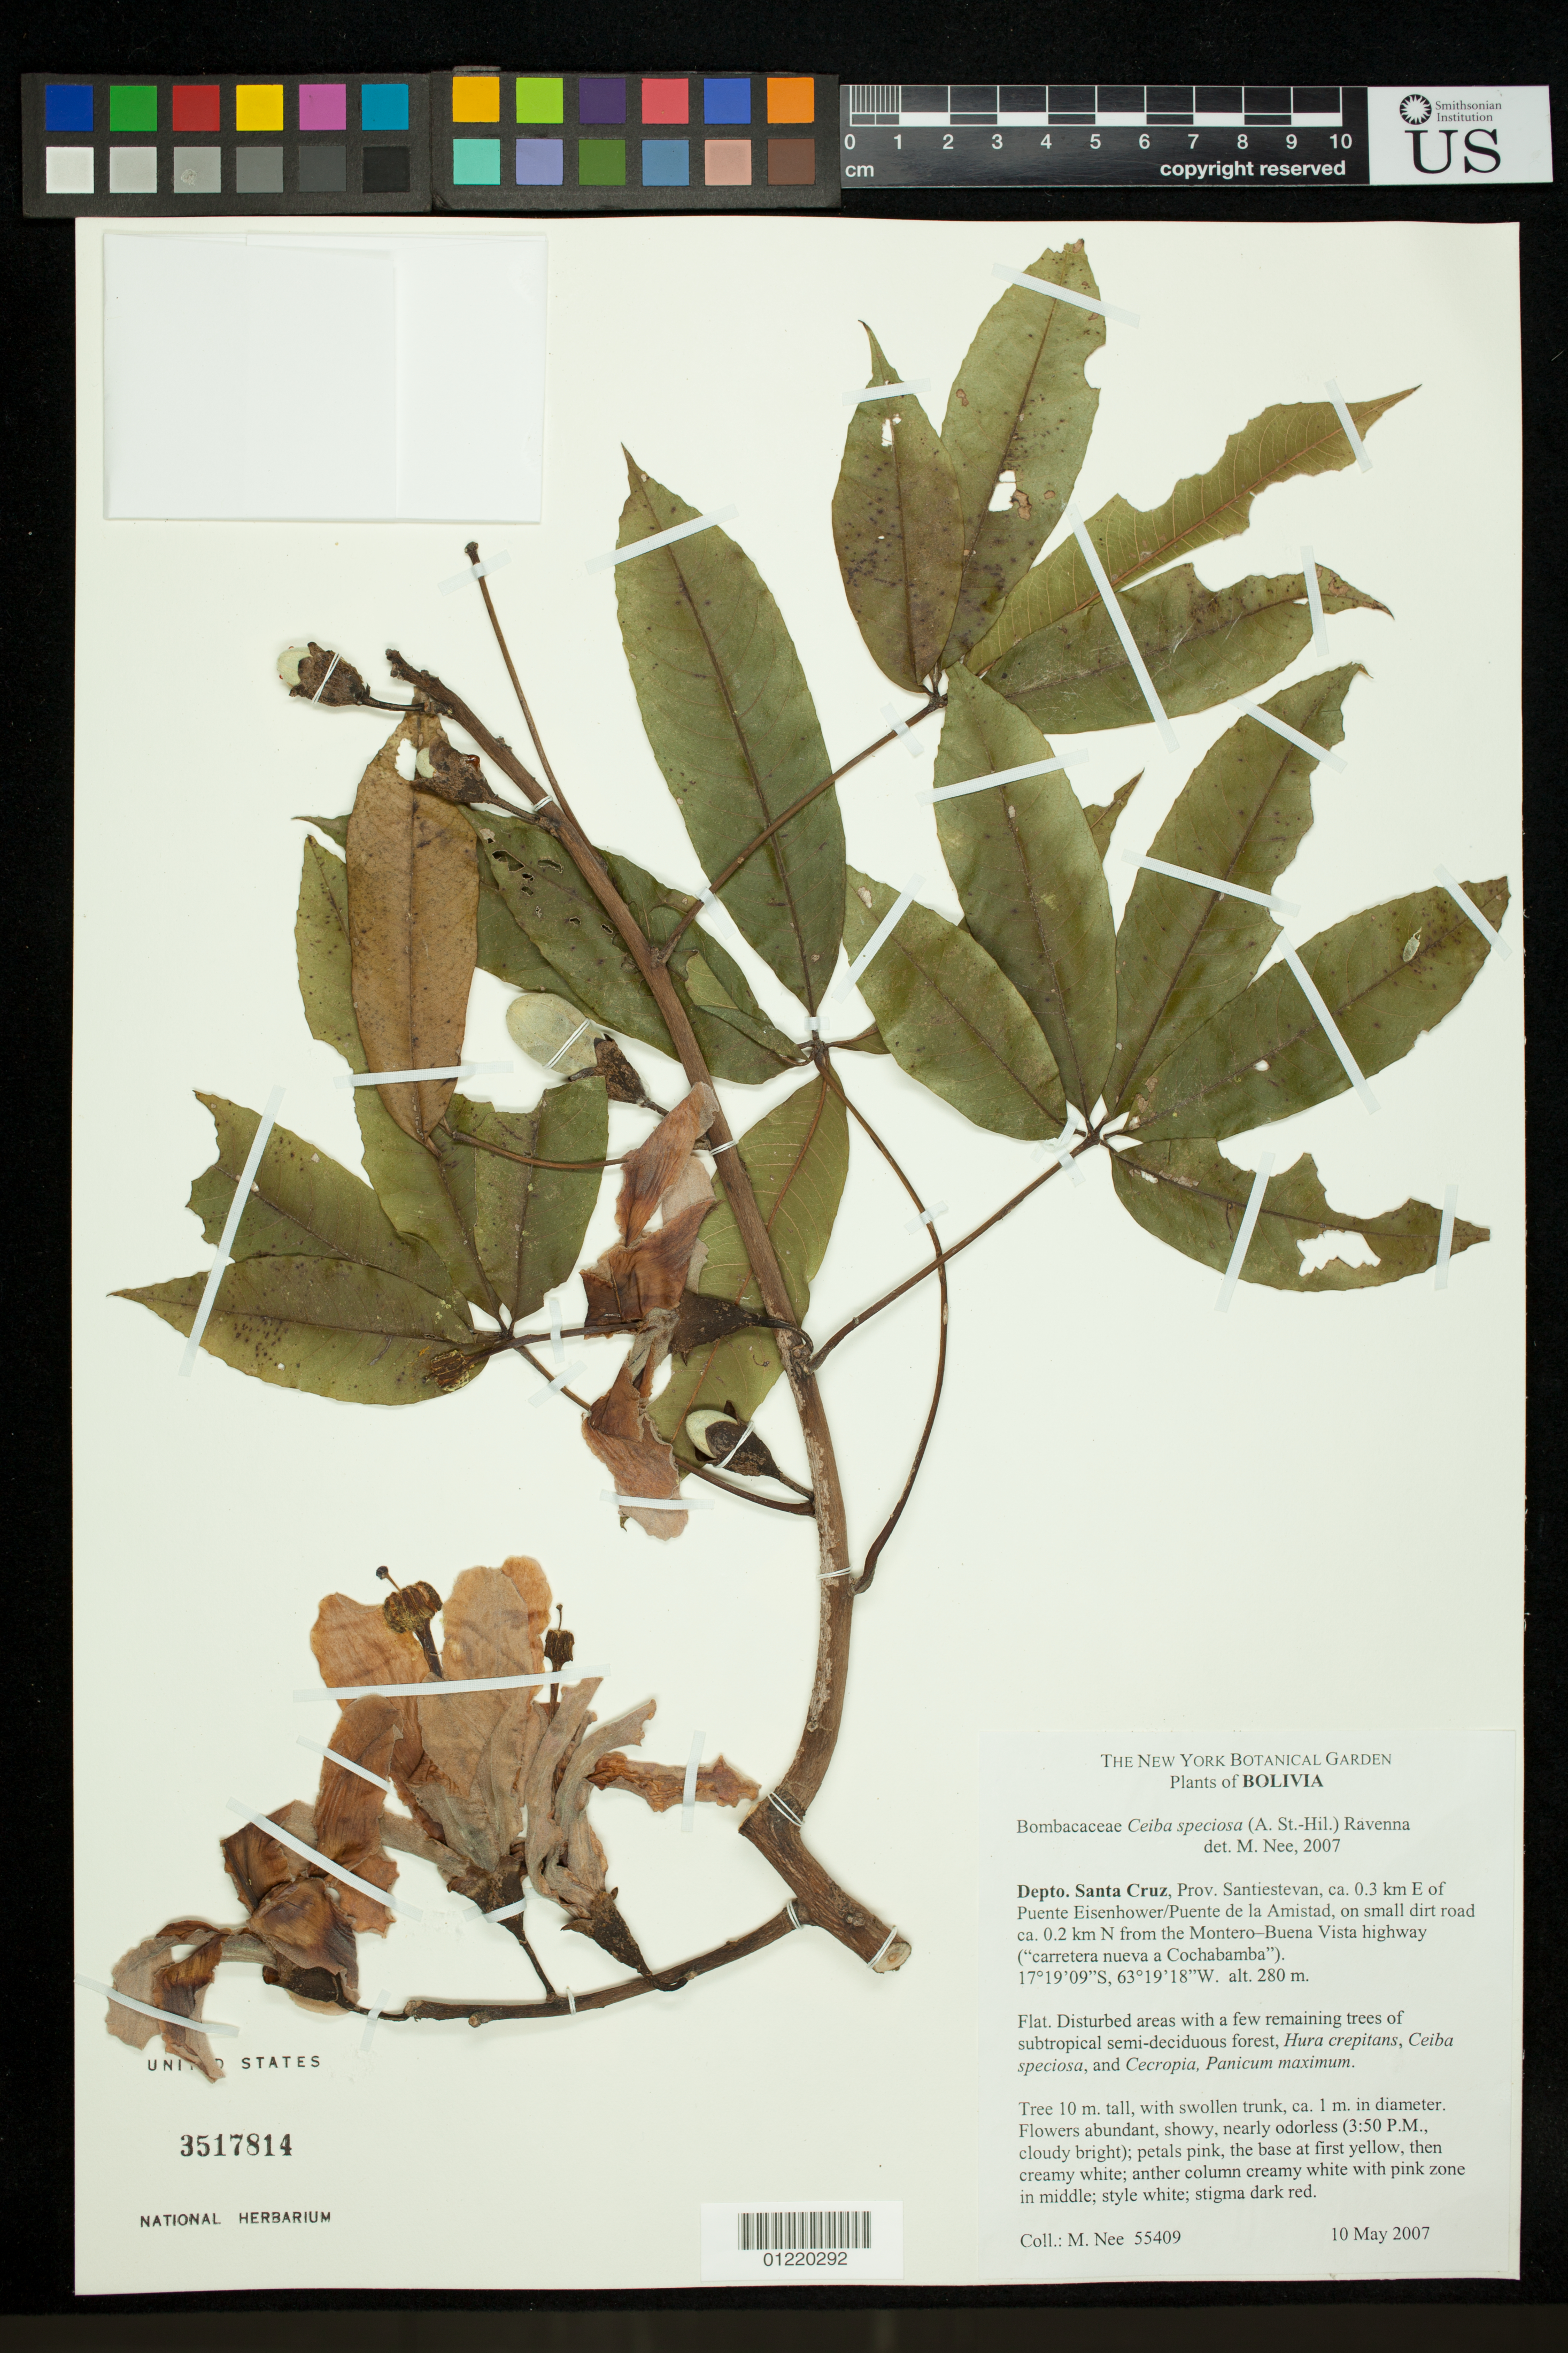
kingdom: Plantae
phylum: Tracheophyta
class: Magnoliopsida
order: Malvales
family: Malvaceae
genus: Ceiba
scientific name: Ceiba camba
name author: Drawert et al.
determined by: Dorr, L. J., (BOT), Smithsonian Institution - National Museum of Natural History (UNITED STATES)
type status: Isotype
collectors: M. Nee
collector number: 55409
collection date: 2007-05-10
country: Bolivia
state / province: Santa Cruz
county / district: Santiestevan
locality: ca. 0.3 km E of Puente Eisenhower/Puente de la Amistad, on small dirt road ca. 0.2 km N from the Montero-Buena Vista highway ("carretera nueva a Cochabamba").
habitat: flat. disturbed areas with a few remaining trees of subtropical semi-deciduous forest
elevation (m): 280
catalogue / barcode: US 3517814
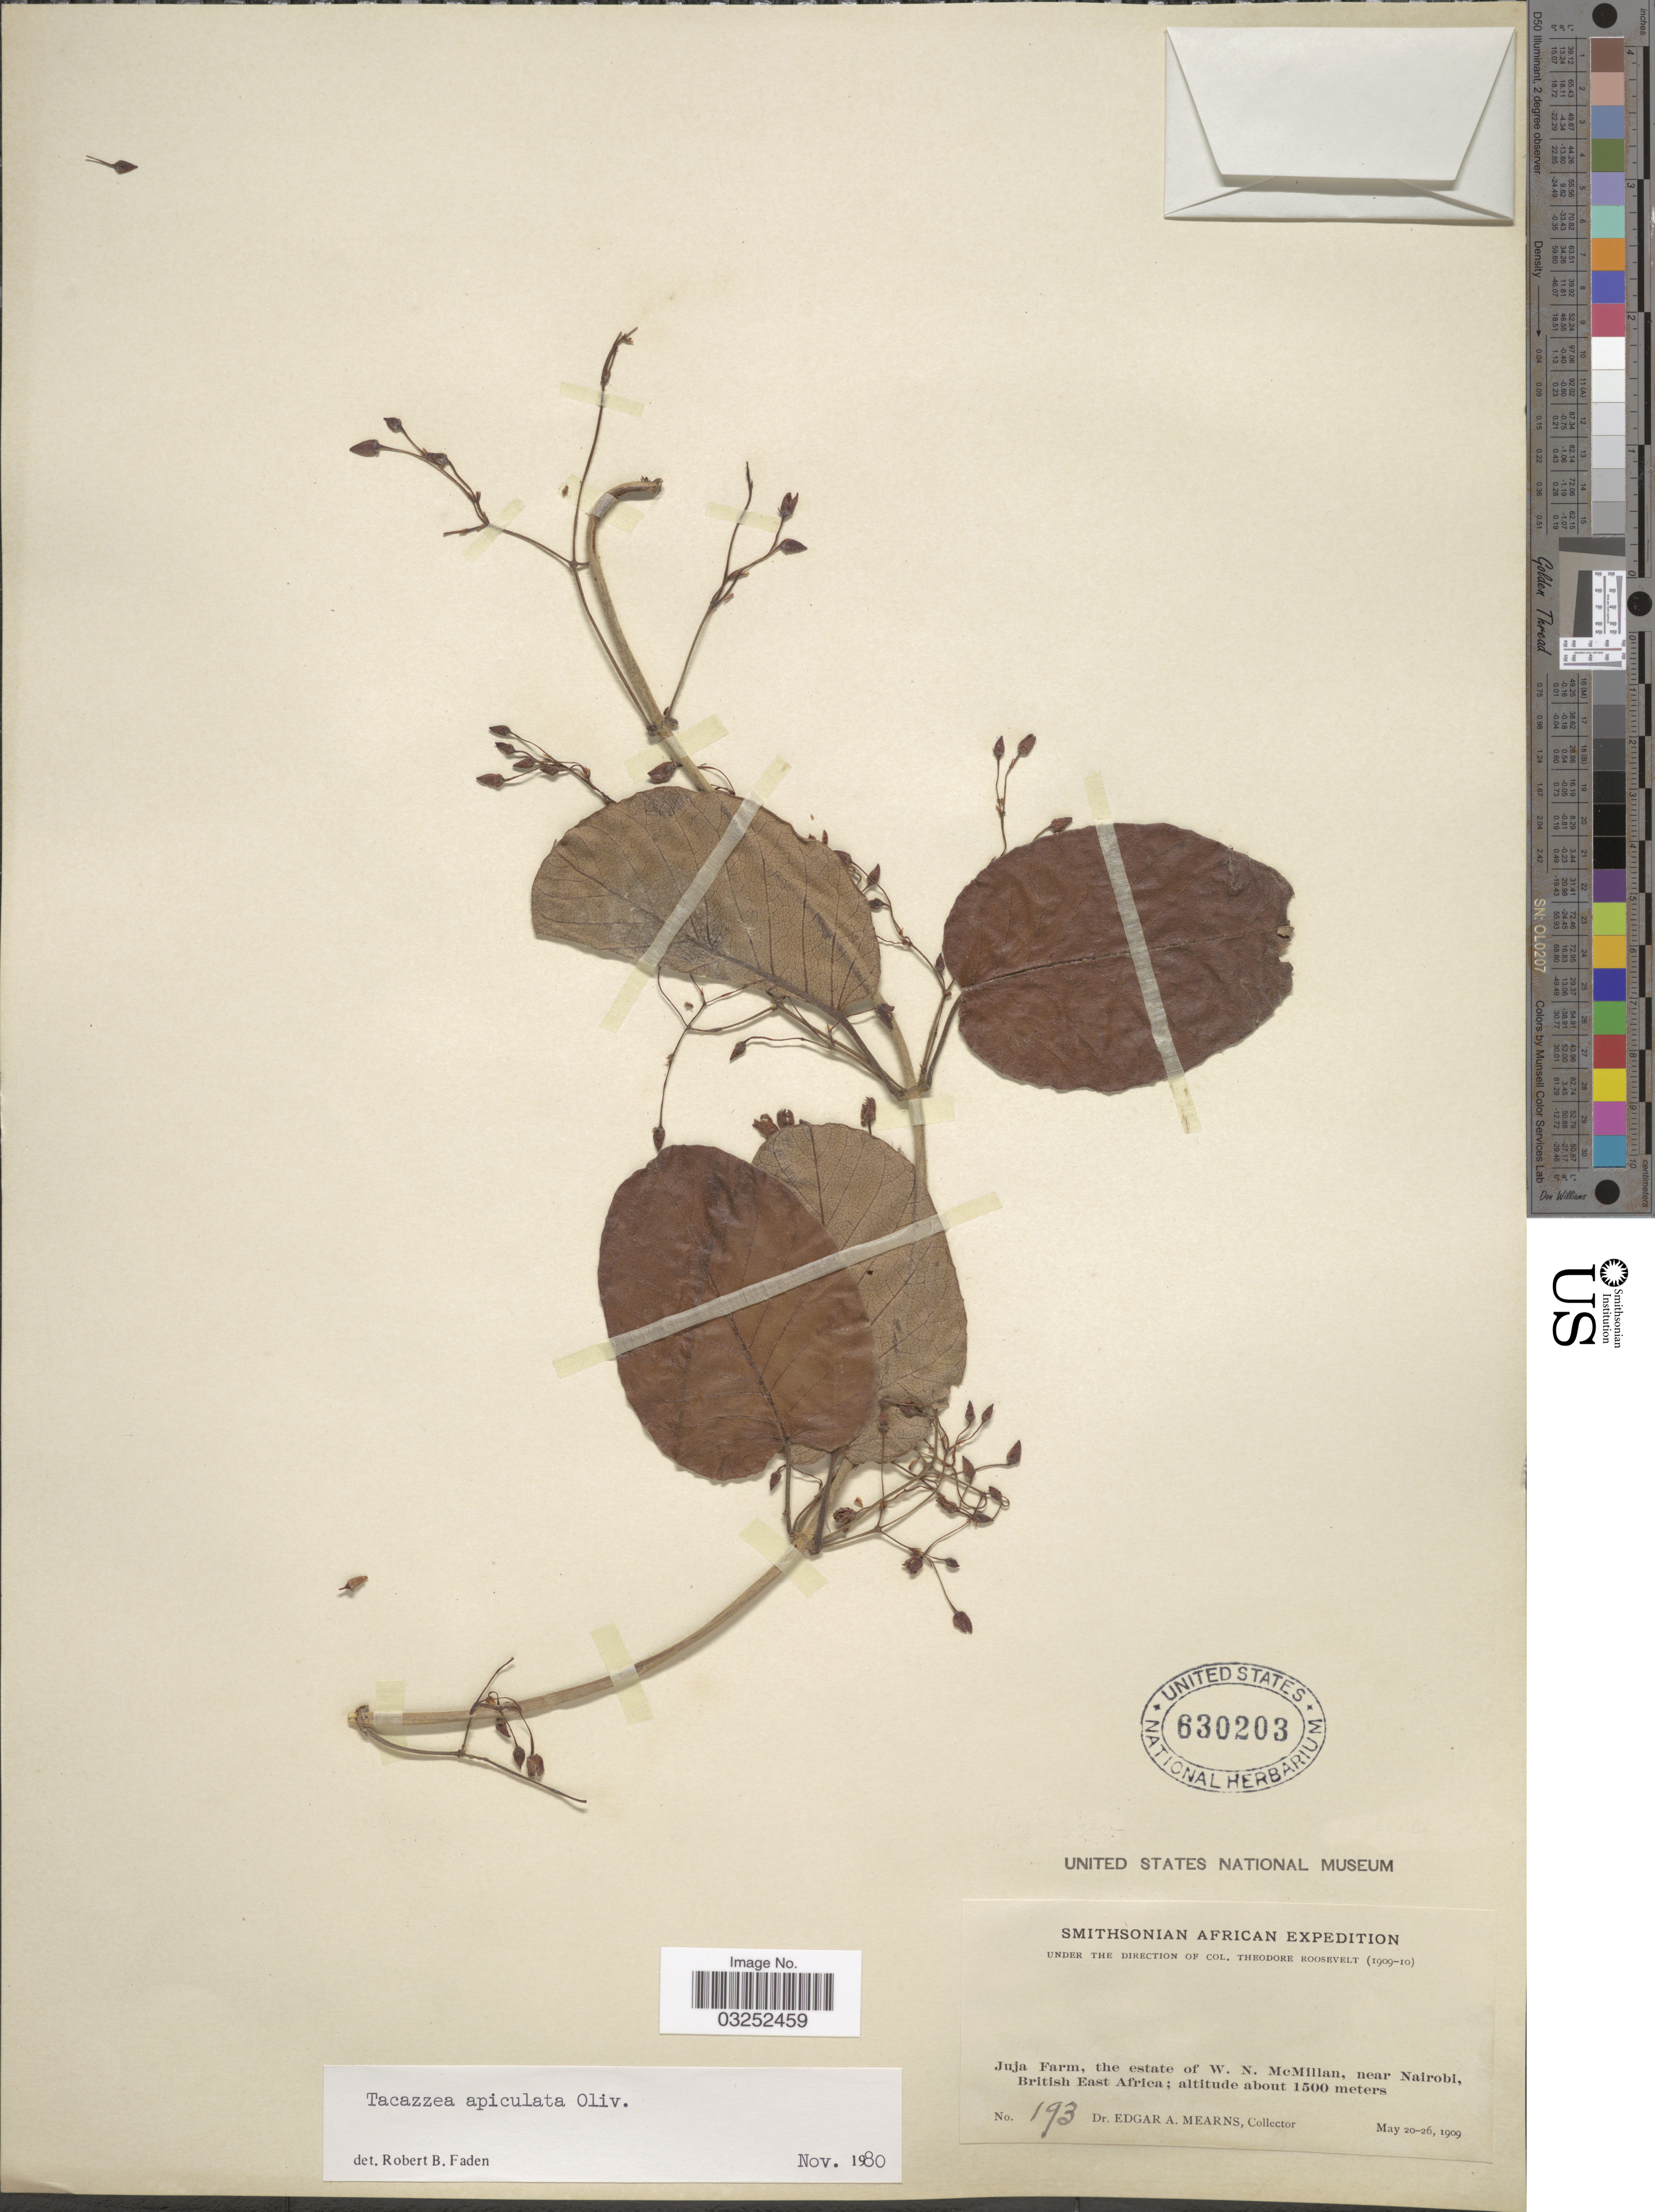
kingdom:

_____

Goal
Output all of the lines above as a numbered list, skipping blank lines and omitting the pictures.

Written answer
1. kingdom: Plantae
2. phylum: Tracheophyta
3. class: Magnoliopsida
4. order: Malvales
5. family: Malvaceae
6. genus: Ceiba
7. scientific name: Ceiba camba
8. name author: Drawert et al.
9. determined by: Dorr, L. J., (BOT), Smithsonian Institution - National Museum of Natural History (UNITED STATES)
10. type status: Isotype
11. collectors: M. Nee
12. collector number: 55409
13. collection date: 2007-05-10
14. country: Bolivia
15. state / province: Santa Cruz
16. county / district: Santiestevan
17. locality: ca. 0.3 km E of Puente Eisenhower/Puente de la Amistad, on small dirt road ca. 0.2 km N from the Montero-Buena Vista highway ("carretera nueva a Cochabamba").
18. habitat: flat. disturbed areas with a few remaining trees of subtropical semi-deciduous forest
19. elevation (m): 280
20. catalogue / barcode: US 3517814
21. kingdom:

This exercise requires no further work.